Пегий пасся на опушке, куда не попадал лунный свет. В тени сосен его черные пятна проступали особенно отчетливо; казалось, они подрагивают в воздухе сами по себе, словно бестелесная субстанция.
– А ведь ты, наверное, прав, – бормотала я, – как пить дать ты прав. Смотри, сколько черного на щеке. На ребрах и на бедре тоже. Как раз там, где должны стоять клейма. – При нашем приближении пегий поднял голову, и я взялась за уздечку. – Такие жуткие, грубые отметины…
Я не договорила. Мне в грудь ткнулся лошадиный нос, а пальцы Тима, мертвенно-бледные в лунном свете, двинулись по черным пятнам. В какой-то момент они замедлили движение, а потом ясно очертили большое «л».
Мы с Тимом не произнесли ни звука. Он опустил руку, я провела ладонью по лошадиной щеке. Достаточно было лишь слегка раздвинуть волос, чтобы нащупать грубое клеймо – «л», липициан. Потом мы точно так же отыскали корону и букву «п», знак Пибера, а затем и длинный ряд символов, среди которых угадывались два, похожие на буквы «н» и «п».
Неаполитано Петра шумно фыркнул мне в платье, отвернулся и вновь занялся свежим клевером.
Оставив его в покое, мы с Тимом в молчании двинулись по тропинке среди сосен.
Сюда совсем не проникал лунный свет. В темноте мы с трудом нащупывали дорогу. Потом Тимоти произнес:
– Все сходится один к одному.
– Я почему-то вспомнила попугая, – заметила я.

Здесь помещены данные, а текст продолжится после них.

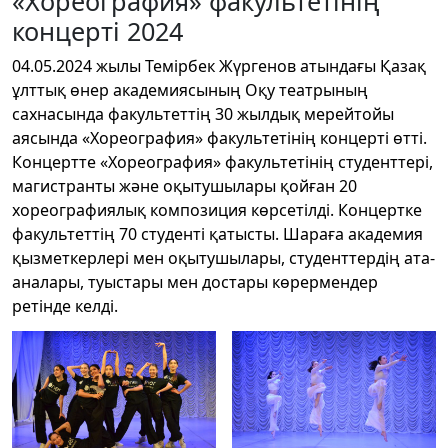
«Хореография» факультетінің
концерті 2024
04.05.2024 жылы Темірбек Жүргенов атындағы Қазақ
ұлттық өнер академиясының Оқу театрының
сахнасында факультеттің 30 жылдық мерейтойы
аясында «Хореография» факультетінің концерті өтті.
Концертте «Хореография» факультетінің студенттері,
магистранты және оқытушылары қойған 20
хореографиялық композиция көрсетілді. Концертке
факультеттің 70 студенті қатысты. Шараға академия
қызметкерлері мен оқытушылары, студенттердің ата-
аналары, туыстары мен достары көрермендер
ретінде келді.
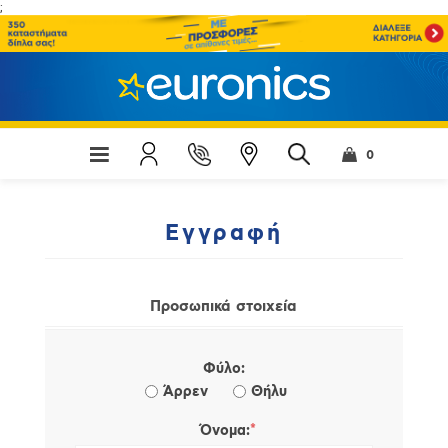
;
0
Εγγραφή
Προσωπικά στοιχεία
Φύλο:
Άρρεν
Θήλυ
*
Όνομα:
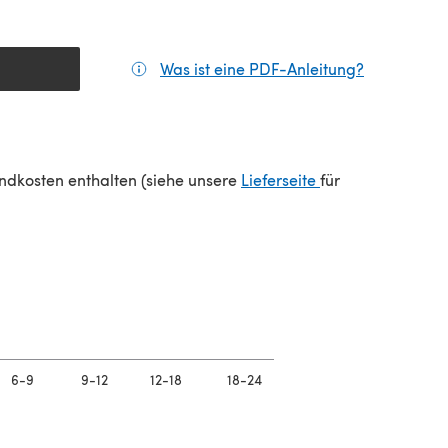
Was ist eine PDF-Anleitung?
(öffnet sic
(öffnet sich in e
sandkosten enthalten (siehe unsere
Lieferseite
für
6-9
9-12
12-18
18-24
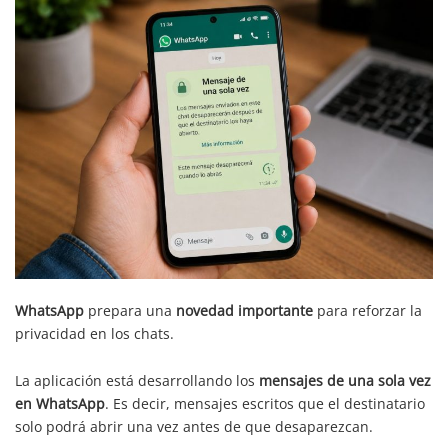
WhatsApp
prepara una
novedad importante
para reforzar la
privacidad en los chats.
La aplicación está desarrollando los
mensajes de una sola vez
en WhatsApp
. Es decir, mensajes escritos que el destinatario
solo podrá abrir una vez antes de que desaparezcan.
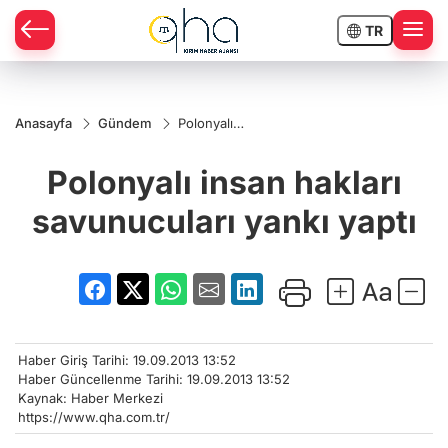
TR
Anasayfa
Gündem
Polonyalı
insan hakları
savunucuları
Polonyalı insan hakları
yankı yaptı
savunucuları yankı yaptı
Haber Giriş Tarihi: 19.09.2013 13:52
Haber Güncellenme Tarihi: 19.09.2013 13:52
Kaynak: Haber Merkezi
https://www.qha.com.tr/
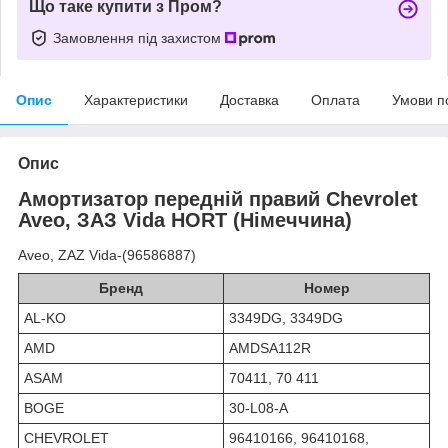
Що таке купити з Пром?
Замовлення під захистом
Опис
Характеристики
Доставка
Оплата
Умови п
Опис
Амортизатор передній правий Chevrolet
Aveo, ЗАЗ Vida HORT (Німеччина)
Aveo, ZAZ Vida-(96586887)
Бренд
Номер
AL-KO
3349DG, 3349DG
AMD
AMDSA112R
ASAM
70411, 70 411
BOGE
30-L08-A
CHEVROLET
96410166, 96410168,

– Попугая? Он, если не ошибаюсь, лихо командовал по-французски, как заправский наездник. Его научил Францль.
– А я и не знала. Нет, я не о том. Он ведь все время повторял «Петер». Вполне возможно, так он называл лошадь.
Когда мы дошли до плетеной калитки между лесом и полем, на котором раскинулся цирковой городок, Тимоти негромко рассмеялся:
– Секреты у нас множатся не по дням, а по часам. Как ты думаешь, это порадует твоего мужа и его контору?

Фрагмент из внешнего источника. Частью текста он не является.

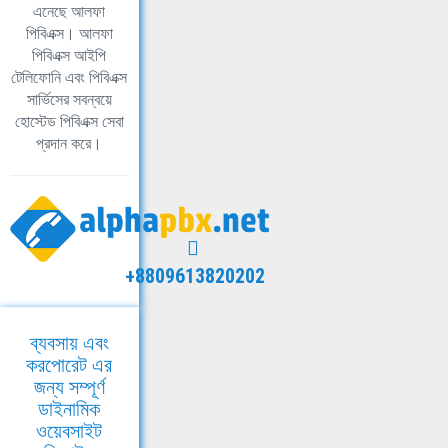
এনেছে আলফা
পিবিএক্স। আলফা
পিবিএক্স আইপি
টেলিফোনি এবং পিবিএক্স
সার্ভিসের সবন্বয়ে
হোস্টেড পিবিএক্স সেবা
প্রদান করে।
+8809613820202
ব্যবসায় এবং
করপোরেট এর
জন্য সম্পূর্ণ
ডাইনামিক
ওয়েবসাইট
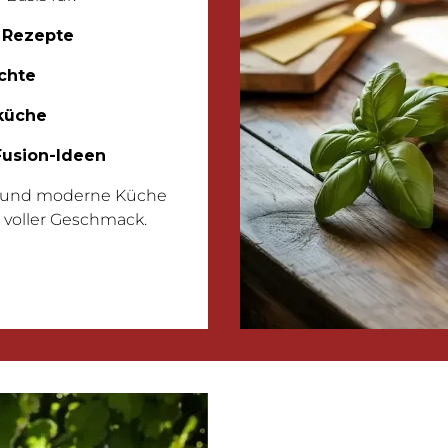
e Rezepte
chte
küche
 Fusion-Ideen
on und moderne Küche
d voller Geschmack.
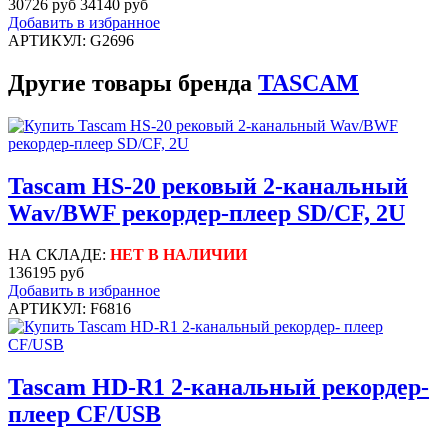
30726 руб
34140 руб
Добавить в избранное
АРТИКУЛ: G2696
Другие товары бренда
TASCAM
Tascam HS-20 рековый 2-канальный
Wav/BWF рекордер-плеер SD/CF, 2U
НА СКЛАДЕ:
НЕТ В НАЛИЧИИ
136195 руб
Добавить в избранное
АРТИКУЛ: F6816
Tascam HD-R1 2-канальный рекордер-
плеер CF/USB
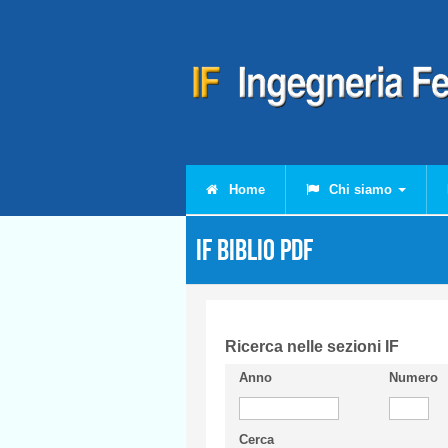
Salta al contenuto principale
Home
Chi siamo
IF Biblio PDF
Ricerca nelle sezioni IF
Anno
Numero
Cerca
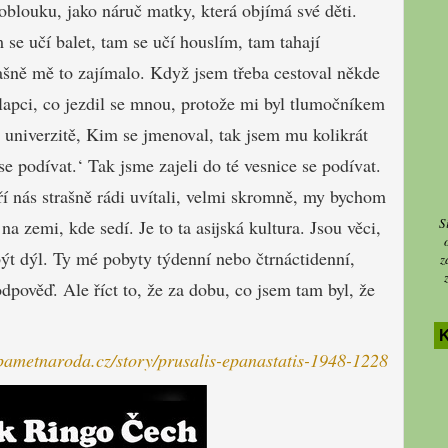
 oblouku, jako náruč matky, která objímá své děti.
 se učí balet, tam se učí houslím, tam tahají
ašně mě to zajímalo. Když jsem třeba cestoval někde
lapci, co jezdil se mnou, protože mi byl tlumočníkem
 univerzitě, Kim se jmenoval, tak jsem mu kolikrát
se podívat.‘ Tak jsme zajeli do té vesnice se podívat.
eří nás strašně rádi uvítali, velmi skromně, my bychom
S
na zemi, kde sedí. Je to ta asijská kultura. Jsou věci,
být dýl. Ty mé pobyty týdenní nebo čtrnáctidenní,
z
dpověď. Ale říct to, že za dobu, co jsem tam byl, že
pametnaroda.cz/story/prusalis-epanastatis-1948-1228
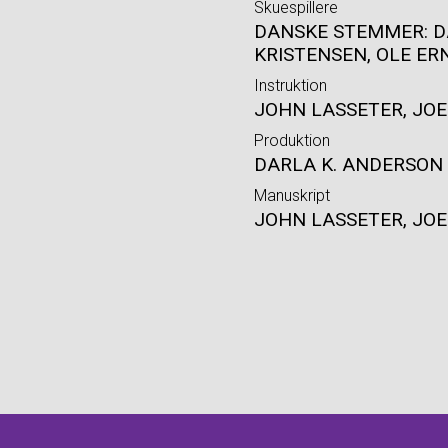
Skuespillere
DANSKE STEMMER: D
KRISTENSEN, OLE ERN
Instruktion
JOHN LASSETER, JO
Produktion
DARLA K. ANDERSON
Manuskript
JOHN LASSETER, JOE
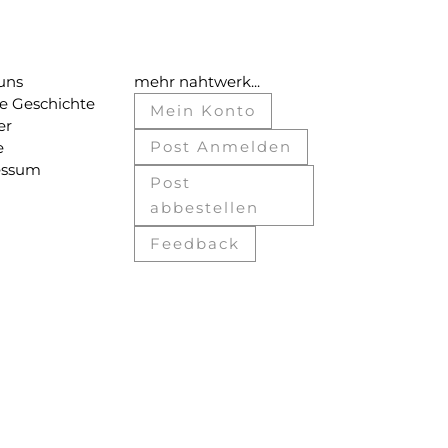
uns
mehr nahtwerk...
e Geschichte
Mein Konto
er
Post Anmelden
e
essum
Post
abbestellen
Feedback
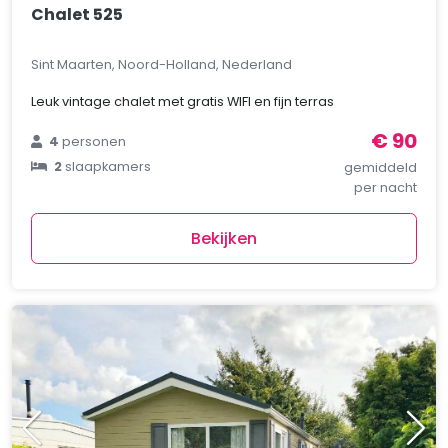
Chalet 525
Sint Maarten, Noord-Holland, Nederland
Leuk vintage chalet met gratis WIFI en fijn terras
€ 90
4
personen
2
slaapkamers
gemiddeld
per nacht
Bekijken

– Как знать? Но мне все равно не терпится ему все выложить. Звонить по телефону бесполезно: там отвечают, что его нет. Мне сказали – он при первой же возможности поедет на юг. Вот тогда всем нашим неприятностям придет конец.
– Поживем – увидим, – сказал Тимоти, и калитка ехидно скрипнула в тон его словам.